**Task**
Each record has to be repeated exactly as given.
******************************
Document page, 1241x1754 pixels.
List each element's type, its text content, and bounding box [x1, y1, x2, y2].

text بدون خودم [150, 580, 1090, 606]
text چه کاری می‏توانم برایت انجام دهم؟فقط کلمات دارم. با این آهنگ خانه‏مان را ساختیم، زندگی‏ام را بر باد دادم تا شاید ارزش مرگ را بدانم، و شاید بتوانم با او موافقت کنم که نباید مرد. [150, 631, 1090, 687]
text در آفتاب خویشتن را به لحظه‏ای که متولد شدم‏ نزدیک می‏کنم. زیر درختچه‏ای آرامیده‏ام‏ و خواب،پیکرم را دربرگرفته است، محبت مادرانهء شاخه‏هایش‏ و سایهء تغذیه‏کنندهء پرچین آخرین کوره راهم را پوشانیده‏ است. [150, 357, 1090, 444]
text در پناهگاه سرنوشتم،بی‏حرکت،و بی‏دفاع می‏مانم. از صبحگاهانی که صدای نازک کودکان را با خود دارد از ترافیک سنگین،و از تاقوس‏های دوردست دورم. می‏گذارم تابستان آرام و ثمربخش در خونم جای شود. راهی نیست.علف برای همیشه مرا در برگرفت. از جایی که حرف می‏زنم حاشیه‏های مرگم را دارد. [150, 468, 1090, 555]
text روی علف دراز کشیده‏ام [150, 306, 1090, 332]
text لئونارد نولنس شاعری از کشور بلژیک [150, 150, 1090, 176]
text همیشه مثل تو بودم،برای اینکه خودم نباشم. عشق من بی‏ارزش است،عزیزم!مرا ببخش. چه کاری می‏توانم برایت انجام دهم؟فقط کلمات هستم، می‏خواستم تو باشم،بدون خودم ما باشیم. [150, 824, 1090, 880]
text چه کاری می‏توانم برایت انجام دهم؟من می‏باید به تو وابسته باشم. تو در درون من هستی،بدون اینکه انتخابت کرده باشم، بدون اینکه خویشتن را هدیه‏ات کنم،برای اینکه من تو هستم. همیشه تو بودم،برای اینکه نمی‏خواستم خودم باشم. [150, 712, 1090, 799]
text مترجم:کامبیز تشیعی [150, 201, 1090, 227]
******************************
**Task output**
Document page, 1241x1754 pixels.
List each element's type, its text content, and bounding box [x1, y1, x2, y2].

text بدون خودم [150, 580, 1090, 606]
text چه کاری می‏توانم برایت انجام دهم؟فقط کلمات دارم. با این آهنگ خانه‏مان را ساختیم، زندگی‏ام را بر باد دادم تا شاید ارزش مرگ را بدانم، و شاید بتوانم با او موافقت کنم که نباید مرد. [150, 631, 1090, 687]
text در آفتاب خویشتن را به لحظه‏ای که متولد شدم‏ نزدیک می‏کنم. زیر درختچه‏ای آرامیده‏ام‏ و خواب،پیکرم را دربرگرفته است، محبت مادرانهء شاخه‏هایش‏ و سایهء تغذیه‏کنندهء پرچین آخرین کوره راهم را پوشانیده‏ است. [150, 357, 1090, 444]
text در پناهگاه سرنوشتم،بی‏حرکت،و بی‏دفاع می‏مانم. از صبحگاهانی که صدای نازک کودکان را با خود دارد از ترافیک سنگین،و از تاقوس‏های دوردست دورم. می‏گذارم تابستان آرام و ثمربخش در خونم جای شود. راهی نیست.علف برای همیشه مرا در برگرفت. از جایی که حرف می‏زنم حاشیه‏های مرگم را دارد. [150, 468, 1090, 555]
text روی علف دراز کشیده‏ام [150, 306, 1090, 332]
text لئونارد نولنس شاعری از کشور بلژیک [150, 150, 1090, 176]
text همیشه مثل تو بودم،برای اینکه خودم نباشم. عشق من بی‏ارزش است،عزیزم!مرا ببخش. چه کاری می‏توانم برایت انجام دهم؟فقط کلمات هستم، می‏خواستم تو باشم،بدون خودم ما باشیم. [150, 824, 1090, 880]
text چه کاری می‏توانم برایت انجام دهم؟من می‏باید به تو وابسته باشم. تو در درون من هستی،بدون اینکه انتخابت کرده باشم، بدون اینکه خویشتن را هدیه‏ات کنم،برای اینکه من تو هستم. همیشه تو بودم،برای اینکه نمی‏خواستم خودم باشم. [150, 712, 1090, 799]
text مترجم:کامبیز تشیعی [150, 201, 1090, 227]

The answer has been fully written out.